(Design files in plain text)
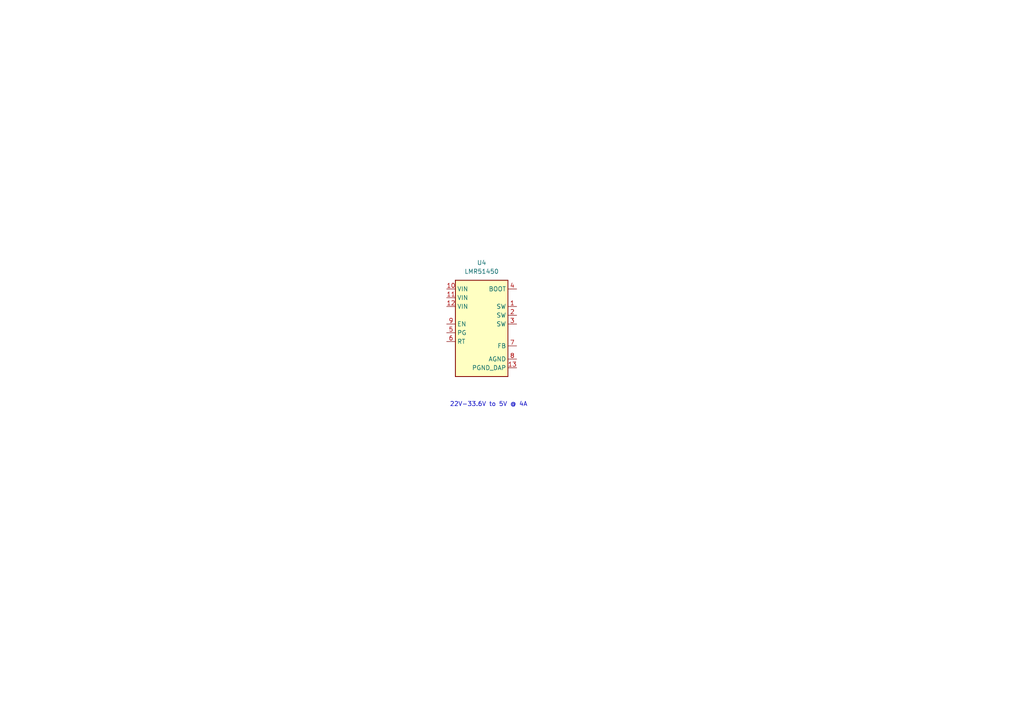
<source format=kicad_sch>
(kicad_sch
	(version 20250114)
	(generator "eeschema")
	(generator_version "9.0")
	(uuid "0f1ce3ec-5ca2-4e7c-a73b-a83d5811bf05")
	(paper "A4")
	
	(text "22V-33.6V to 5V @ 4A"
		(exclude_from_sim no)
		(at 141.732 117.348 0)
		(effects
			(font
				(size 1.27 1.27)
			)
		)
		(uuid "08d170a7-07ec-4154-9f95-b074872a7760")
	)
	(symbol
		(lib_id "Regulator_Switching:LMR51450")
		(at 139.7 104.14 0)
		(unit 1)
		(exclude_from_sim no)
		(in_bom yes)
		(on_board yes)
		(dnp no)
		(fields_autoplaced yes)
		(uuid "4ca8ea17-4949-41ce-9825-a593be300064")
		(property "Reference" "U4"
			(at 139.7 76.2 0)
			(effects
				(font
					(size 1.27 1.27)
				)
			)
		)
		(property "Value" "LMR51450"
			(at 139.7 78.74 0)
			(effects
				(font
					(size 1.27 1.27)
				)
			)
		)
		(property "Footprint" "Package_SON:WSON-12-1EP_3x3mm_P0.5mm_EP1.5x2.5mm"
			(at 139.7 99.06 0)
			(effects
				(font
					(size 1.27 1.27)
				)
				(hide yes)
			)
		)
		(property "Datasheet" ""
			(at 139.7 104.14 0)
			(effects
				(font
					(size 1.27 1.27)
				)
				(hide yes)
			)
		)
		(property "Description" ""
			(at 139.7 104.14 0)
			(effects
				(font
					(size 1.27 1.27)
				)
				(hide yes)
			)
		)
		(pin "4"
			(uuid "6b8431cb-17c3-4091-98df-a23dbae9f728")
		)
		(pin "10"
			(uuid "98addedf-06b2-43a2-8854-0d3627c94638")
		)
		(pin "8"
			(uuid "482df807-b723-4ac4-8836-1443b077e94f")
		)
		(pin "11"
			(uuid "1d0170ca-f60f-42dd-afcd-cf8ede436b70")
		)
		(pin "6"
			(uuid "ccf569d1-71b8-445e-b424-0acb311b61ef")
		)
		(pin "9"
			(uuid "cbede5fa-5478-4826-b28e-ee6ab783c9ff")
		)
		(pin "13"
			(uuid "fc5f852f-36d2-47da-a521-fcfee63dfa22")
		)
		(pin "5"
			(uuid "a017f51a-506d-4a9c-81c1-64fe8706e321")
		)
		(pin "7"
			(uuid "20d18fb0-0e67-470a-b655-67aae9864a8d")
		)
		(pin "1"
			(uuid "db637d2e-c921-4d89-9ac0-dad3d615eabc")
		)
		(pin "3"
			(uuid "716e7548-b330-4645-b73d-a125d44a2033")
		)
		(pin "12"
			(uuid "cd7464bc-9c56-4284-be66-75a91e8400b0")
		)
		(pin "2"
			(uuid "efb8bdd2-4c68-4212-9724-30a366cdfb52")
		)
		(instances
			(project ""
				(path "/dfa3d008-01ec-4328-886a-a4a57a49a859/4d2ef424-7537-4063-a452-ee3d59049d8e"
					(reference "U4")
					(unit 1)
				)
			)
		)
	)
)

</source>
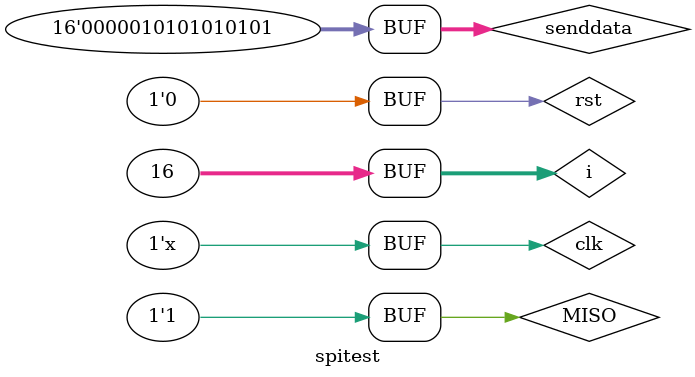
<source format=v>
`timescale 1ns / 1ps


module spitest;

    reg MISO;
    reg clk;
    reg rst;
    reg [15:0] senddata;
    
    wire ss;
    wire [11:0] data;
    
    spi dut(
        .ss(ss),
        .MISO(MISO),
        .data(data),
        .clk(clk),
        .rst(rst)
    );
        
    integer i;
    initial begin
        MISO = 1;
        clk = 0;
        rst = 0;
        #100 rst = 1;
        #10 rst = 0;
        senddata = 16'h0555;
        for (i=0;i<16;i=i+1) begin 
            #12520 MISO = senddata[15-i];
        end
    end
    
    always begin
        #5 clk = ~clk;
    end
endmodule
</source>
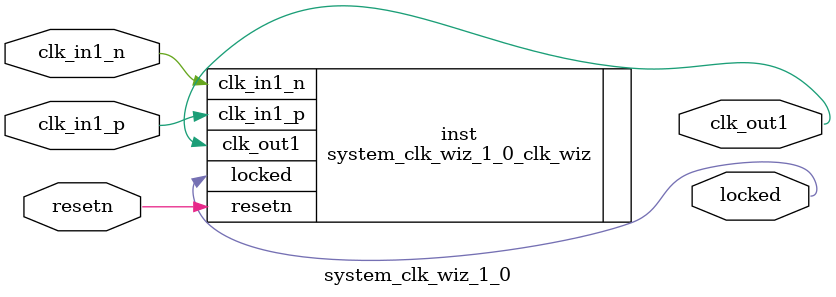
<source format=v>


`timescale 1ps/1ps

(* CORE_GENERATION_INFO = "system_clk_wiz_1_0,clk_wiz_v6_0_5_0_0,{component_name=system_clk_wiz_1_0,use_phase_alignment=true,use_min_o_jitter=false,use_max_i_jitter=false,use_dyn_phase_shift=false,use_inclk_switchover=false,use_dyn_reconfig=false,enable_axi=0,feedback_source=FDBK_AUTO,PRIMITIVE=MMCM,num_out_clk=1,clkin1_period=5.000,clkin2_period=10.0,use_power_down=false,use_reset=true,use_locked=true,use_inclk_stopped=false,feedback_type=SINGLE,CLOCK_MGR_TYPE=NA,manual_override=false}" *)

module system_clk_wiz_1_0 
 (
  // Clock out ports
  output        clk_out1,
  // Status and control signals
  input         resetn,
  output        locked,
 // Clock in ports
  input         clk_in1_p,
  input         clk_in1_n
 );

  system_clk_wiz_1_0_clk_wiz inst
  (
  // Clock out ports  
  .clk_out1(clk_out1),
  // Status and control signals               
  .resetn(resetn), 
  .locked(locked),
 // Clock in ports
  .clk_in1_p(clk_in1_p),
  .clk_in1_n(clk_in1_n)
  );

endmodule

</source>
...
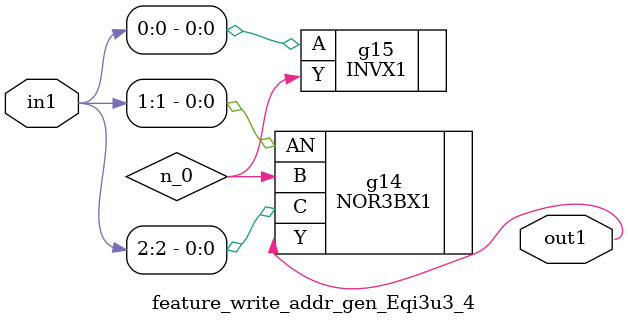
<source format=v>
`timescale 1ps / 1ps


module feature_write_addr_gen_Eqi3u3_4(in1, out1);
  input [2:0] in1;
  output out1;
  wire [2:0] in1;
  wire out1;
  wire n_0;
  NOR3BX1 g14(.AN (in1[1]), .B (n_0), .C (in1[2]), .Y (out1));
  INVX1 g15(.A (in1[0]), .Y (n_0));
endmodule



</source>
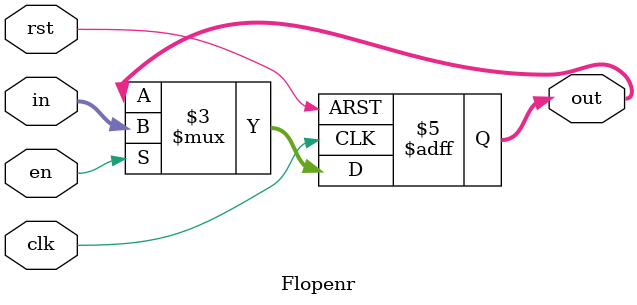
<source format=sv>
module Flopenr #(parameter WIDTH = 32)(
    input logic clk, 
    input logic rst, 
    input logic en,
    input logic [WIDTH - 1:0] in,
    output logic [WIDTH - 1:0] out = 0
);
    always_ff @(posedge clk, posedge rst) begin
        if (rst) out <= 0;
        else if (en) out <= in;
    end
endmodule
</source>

### Task description
Please work out how many lines of the data include the string "MISO" and reply with the number alone.

### Output for this exercise
4